Ce qui a commencé à Hiroshima, c'est que l'humanité
s'est constituée en sujet de sa propre histoire, mais négativement
à partir du moment où elle a compris qu'elle pouvait s'autodétruire.
Ce qui est en jeu maintenant, c'est qu'elle devienne un sujet positif
de sa propre histoire. L'humanité ne peut traiter la suite de son
aventure collective que si elle accepte de se poser la question d'une
gouvernance liée à la question de la sagesse. Et le défi
principal est de ce côté-là.
Si
on prend le problème dans ce sens, on voit que la nature de la
crise non seulement n'est pas réduite à ses aspects fragmentés,
mais qu'elle porte sur un enjeu de civilisation et on comprend qu'aussi
que ce peut être un défi positif dans le sens d'un saut de
conscience de l'humanité.
Question
: Aurions-nous
à apprendre des civilisations orientales ?

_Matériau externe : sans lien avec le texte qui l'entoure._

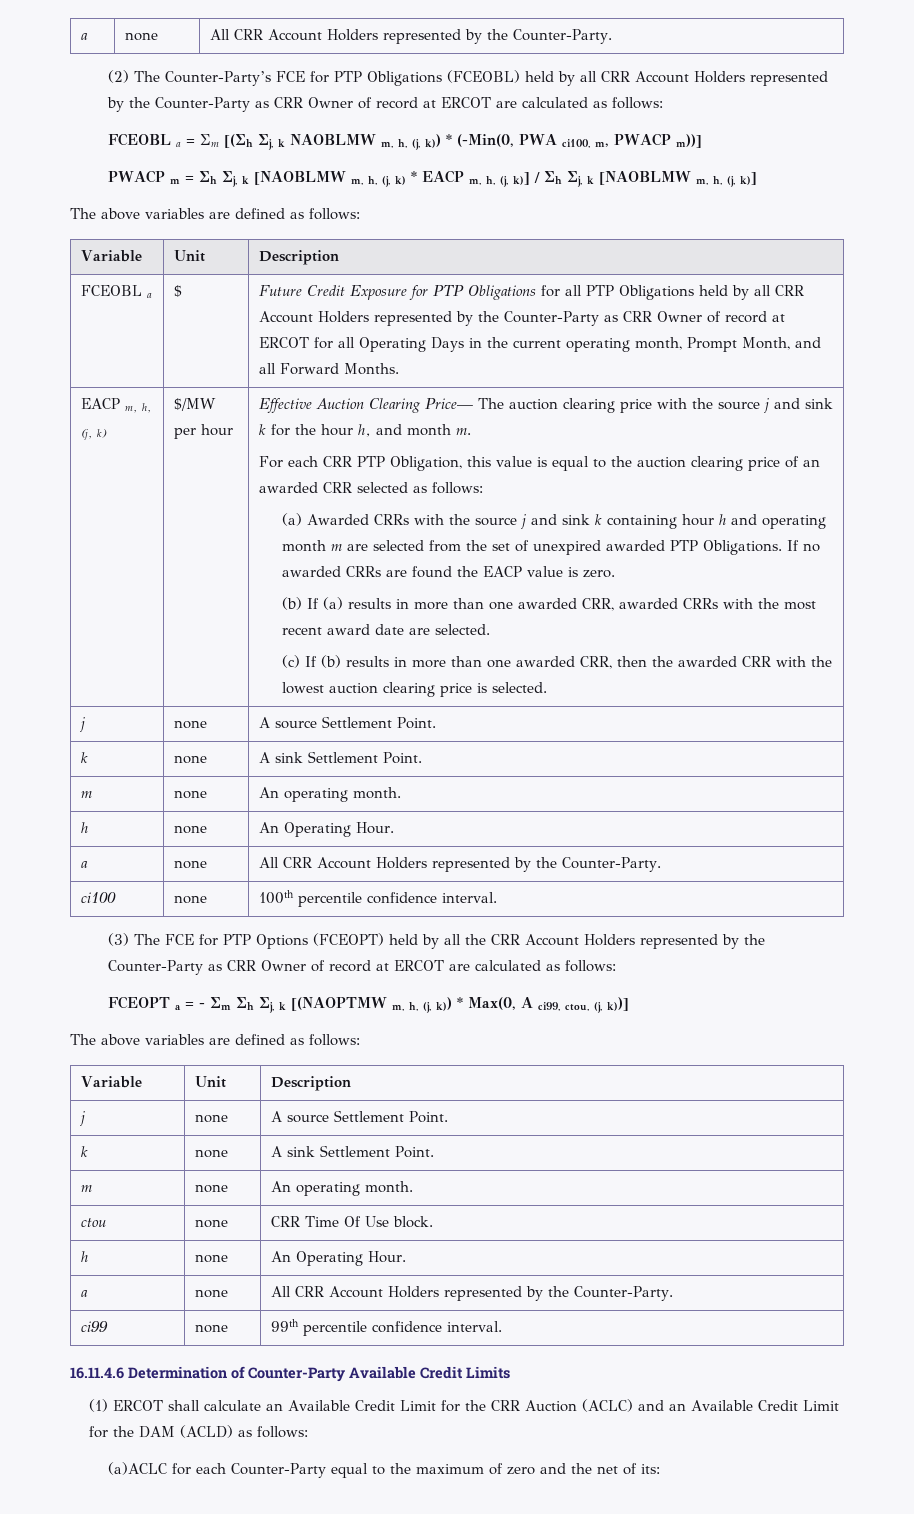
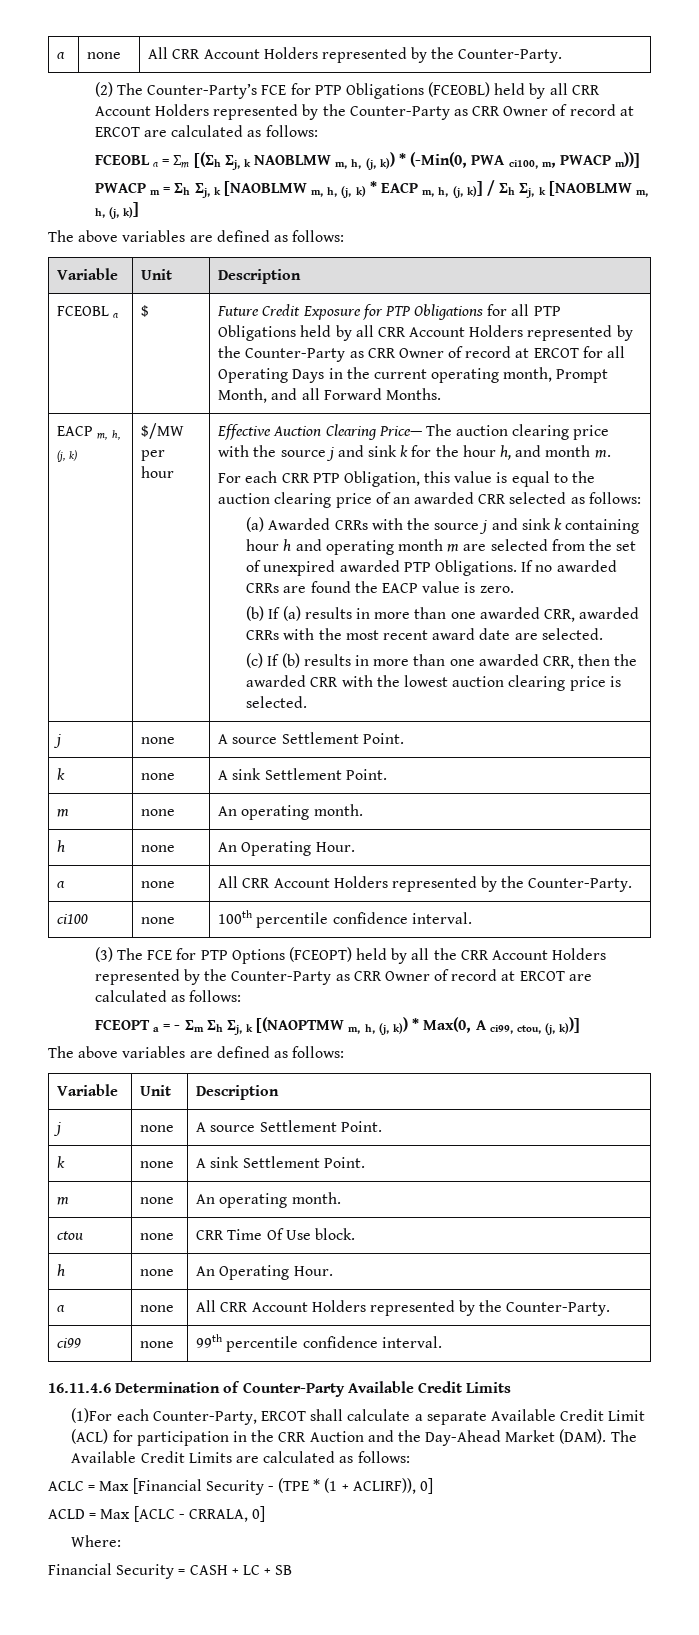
[88,1399,108,1412] (1) -> [71,1408,257,1425] (1)For each Counter-Party,
[265,1399,839,1412] [88,1425,308,1438] [107,1462,660,1478] an Available Credit Limit for the CRR Auction (ACLC) and an Available Credit Limit for the DAM (ACLD) as follows: // (a)ACLC for each Counter-Party equal to the maximum of zero and the net of its: -> [414,1409,646,1425] [71,1429,637,1446] [71,1451,410,1463] [48,1478,434,1495] [48,1506,266,1522] [71,1535,122,1547] [48,1563,293,1579] a separate Available Credit Limit (ACL) for participation in the CRR Auction and the Day-Ahead Market (DAM). The Available Credit Limits are calculated as follows: // ACLC = Max [Financial Security - (TPE * (1 + ACLIRF)), 0] // ACLD = Max [ACLC - CRRALA, 0] // Where: // Financial Security = CASH + LC + SB

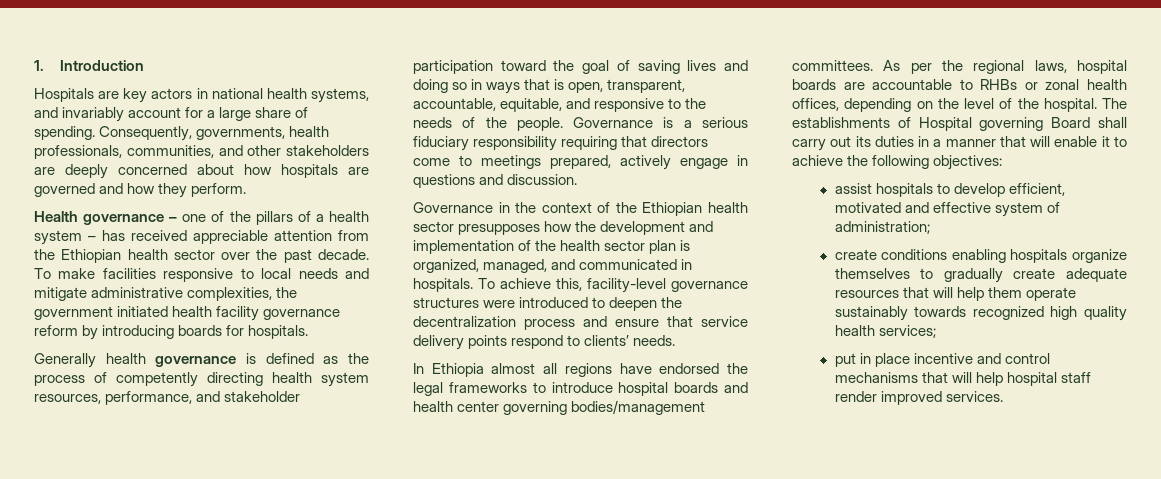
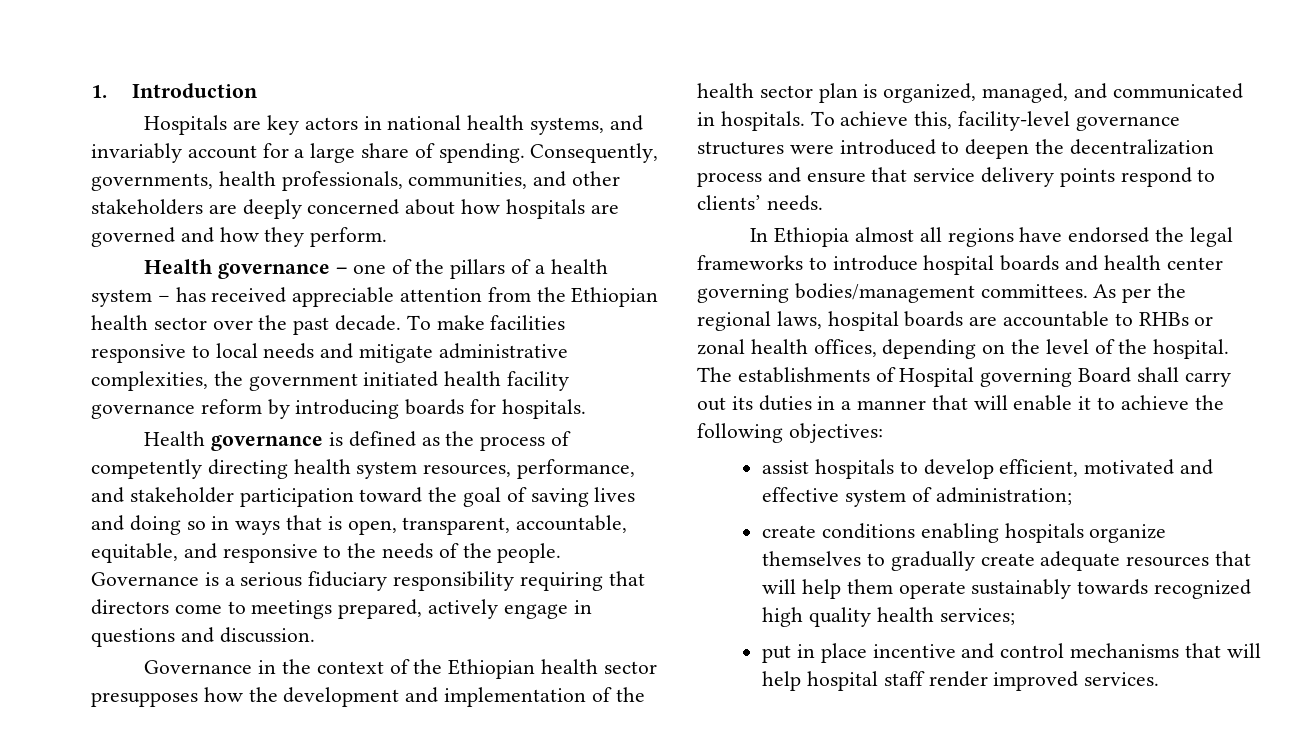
[34,353,146,368] Generally health -> [144,431,206,446] Health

Réponse : L'enjeu guerre-civilisation
est très lié. Le rapport à la mort est central dans
toutes les civilisations. Le judaïsme n'est ni tout à fait
occidental, ni oriental. Les spiritualités orientales comme le
bouddhisme s'intéressent à la cause de la souffrance, identifient
le désir comme la cause de la souffrance et voient comme solution
du traitement du désir la vie plutôt que la mort. La question
principale dans le christianisme et le judaïsme est la mort et on
répond à la mort par un désir radical d'au-delà
de la mort exprimé à travers l'espérance de la résurrection
et l'espoir que l'amour est plus fort que la mort. Niels Bohr disait :
" Si le contraire d'une affirmation vraie est une affirmation fausse,
en revanche le contraire d'une vérité profonde peut être
une autre vérité profonde ". Les questions de la mort
et de la souffrance ne s'éliminent pas l'une l'autre.
Une phrase comme : " Vis comme en mourant tu aimerais avoir vécu
", dite par Confucius et Sénèque, peut être un
guide de vie. Donc spiritualité aussi occidentale.